Ce qu’avait prévu le père Sanschagrin arriva de point en point.

Tandis que les deux vieillards renfermés dans la chambre du fond comptaient et recomptaient, en ayant soin de les faire sonner bien fort, le fameux sac aux piastres françaises, les deux gendres et leurs femmes, l’oreille collée contre la porte, tâchaient de surprendre ce qui se passait à l’intérieur.

* * *

 Dès que le père Sanschagrin fut parti et que le bonhomme Mathurin se fut remis à table, les deux femmes prenant leur voix la plus douce et la plus câline dirent en souriant :

– Il paraît, pépère, que vous ne nous aviez pas tout donné.
– Comment, père Mathurin, s’écriaient les deux gendres, vous aviez encore des argents et vous ne nous le disiez pas ? Vous vouliez donc nous surprendre, cher pépère ?
– Point du tout, mes enfants, reprit le bon vieillard d’un ton grave et quasi solennel, j’ai voulu simplement vous éprouver, et je me suis aperçu avec douleur que je n’avais affaire qu’à des ingrats. Je vous pardonne toutefois vos torts, mais je vous préviens, mes gendres, que je ne laisserai le reste de ma fortune qu’à celui d’entre vous qui se comportera le mieux à mon égard et qui me témoignera le plus de véritable affection.

Dès ce moment, comme vous pouvez le penser, chers lecteurs, on se garda bien d’appeler encore le bonhomme vieux déplaisant, ou vieux marabout. C’était pépère par-ci, c’était pépère par-là : les deux gendres et leurs femmes se disputaient à qui servirait le plus tôt et le mieux le cher pépère. Bref le bonhomme n’avait jamais été si heureux de sa vie.

* * *

Au bout de dix ans, lorsque le père Mathurin se sentit près de mourir, il fit venir dans sa chambre ses deux gendres et leur dit en leur désignant le coffre dont j’ai parlé tantôt : mes enfants, vous trouverez là-dedans un testament qui explique mes dernières volontés.
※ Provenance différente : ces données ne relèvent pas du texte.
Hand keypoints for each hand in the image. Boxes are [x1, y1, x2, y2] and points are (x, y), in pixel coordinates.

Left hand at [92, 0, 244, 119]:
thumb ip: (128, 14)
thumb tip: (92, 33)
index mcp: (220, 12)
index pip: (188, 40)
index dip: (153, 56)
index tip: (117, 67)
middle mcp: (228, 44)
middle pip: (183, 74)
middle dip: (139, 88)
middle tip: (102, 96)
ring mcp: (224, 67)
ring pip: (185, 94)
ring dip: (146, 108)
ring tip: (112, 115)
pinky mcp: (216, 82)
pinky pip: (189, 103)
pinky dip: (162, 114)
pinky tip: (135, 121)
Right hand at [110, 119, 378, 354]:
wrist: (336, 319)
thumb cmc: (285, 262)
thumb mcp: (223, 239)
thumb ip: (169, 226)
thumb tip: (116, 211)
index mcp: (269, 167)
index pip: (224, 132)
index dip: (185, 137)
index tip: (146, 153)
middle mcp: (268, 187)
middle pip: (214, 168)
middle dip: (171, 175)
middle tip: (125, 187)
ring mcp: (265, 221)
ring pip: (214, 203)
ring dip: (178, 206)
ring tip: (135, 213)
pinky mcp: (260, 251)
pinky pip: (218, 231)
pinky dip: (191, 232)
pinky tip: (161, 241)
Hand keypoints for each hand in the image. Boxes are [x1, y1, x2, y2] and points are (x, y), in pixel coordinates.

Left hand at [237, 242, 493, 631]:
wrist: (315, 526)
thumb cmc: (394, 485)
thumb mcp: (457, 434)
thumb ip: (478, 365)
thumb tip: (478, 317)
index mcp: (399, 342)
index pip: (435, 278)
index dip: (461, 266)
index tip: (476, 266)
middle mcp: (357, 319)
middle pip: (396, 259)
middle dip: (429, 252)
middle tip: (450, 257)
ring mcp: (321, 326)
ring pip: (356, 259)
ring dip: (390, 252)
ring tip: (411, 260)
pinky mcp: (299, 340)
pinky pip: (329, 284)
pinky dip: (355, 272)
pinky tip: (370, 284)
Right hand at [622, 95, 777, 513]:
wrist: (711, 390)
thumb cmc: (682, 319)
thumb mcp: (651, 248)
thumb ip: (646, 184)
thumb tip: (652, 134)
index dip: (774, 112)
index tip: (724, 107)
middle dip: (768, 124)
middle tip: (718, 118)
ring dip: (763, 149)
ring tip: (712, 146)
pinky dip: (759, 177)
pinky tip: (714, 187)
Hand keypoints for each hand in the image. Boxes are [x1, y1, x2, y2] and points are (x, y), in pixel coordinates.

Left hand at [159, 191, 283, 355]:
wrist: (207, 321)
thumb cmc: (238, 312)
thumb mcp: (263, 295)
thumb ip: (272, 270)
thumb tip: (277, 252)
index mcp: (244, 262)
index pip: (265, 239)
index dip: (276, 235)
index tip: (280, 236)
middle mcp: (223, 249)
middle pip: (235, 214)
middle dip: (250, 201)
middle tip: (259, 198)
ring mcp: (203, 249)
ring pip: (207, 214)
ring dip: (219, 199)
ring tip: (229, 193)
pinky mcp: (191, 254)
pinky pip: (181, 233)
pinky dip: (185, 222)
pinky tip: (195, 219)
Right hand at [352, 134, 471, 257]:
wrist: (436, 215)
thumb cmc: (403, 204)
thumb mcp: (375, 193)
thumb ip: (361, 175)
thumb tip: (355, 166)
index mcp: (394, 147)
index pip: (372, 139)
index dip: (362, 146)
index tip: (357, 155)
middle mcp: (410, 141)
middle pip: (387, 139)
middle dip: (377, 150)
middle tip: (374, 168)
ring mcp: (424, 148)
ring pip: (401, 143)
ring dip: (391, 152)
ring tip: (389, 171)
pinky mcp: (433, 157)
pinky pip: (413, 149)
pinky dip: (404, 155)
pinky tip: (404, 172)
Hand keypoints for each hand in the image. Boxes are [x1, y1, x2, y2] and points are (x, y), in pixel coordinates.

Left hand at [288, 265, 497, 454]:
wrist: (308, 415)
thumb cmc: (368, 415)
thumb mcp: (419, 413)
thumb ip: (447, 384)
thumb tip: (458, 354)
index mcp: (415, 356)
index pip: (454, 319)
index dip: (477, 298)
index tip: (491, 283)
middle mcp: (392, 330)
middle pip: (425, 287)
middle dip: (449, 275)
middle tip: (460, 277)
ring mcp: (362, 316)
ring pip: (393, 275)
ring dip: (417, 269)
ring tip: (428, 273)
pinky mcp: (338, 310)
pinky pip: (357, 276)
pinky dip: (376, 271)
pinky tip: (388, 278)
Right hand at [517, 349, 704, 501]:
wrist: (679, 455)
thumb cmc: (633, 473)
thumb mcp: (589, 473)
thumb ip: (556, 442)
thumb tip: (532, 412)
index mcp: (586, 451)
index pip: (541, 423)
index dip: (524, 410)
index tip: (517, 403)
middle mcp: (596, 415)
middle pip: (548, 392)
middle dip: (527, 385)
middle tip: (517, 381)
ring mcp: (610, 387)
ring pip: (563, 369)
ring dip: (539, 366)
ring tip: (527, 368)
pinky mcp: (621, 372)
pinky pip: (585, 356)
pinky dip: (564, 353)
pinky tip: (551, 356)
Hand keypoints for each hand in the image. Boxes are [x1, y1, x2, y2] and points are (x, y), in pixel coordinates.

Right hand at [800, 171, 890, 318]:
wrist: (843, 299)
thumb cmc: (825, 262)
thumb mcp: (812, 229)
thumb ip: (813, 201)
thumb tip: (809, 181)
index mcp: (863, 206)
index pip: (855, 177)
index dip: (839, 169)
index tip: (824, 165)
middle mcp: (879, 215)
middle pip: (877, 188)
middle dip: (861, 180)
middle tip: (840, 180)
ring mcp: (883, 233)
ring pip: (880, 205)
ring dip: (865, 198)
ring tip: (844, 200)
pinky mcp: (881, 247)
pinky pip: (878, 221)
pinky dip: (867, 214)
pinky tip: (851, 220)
Dès qu’il fut mort, les deux gendres n’eurent rien de plus pressé que d’ouvrir le coffre dans lequel ils comptaient bien puiser l’or et l’argent à pleines mains, mais je vous laisse à juger de leur étonnement, lorsqu’au lieu de cette fortune tant convoitée, ils ne trouvèrent que des roches et un rondin d’une bonne grosseur, autour duquel se trouvait enroulé un morceau de papier que le notaire public de l’endroit avait orné de ces mots, écrits de sa plus belle main :

– Je lègue ce rondin pour casser la tête à tout père qui commettra la sottise de se donner à ses enfants.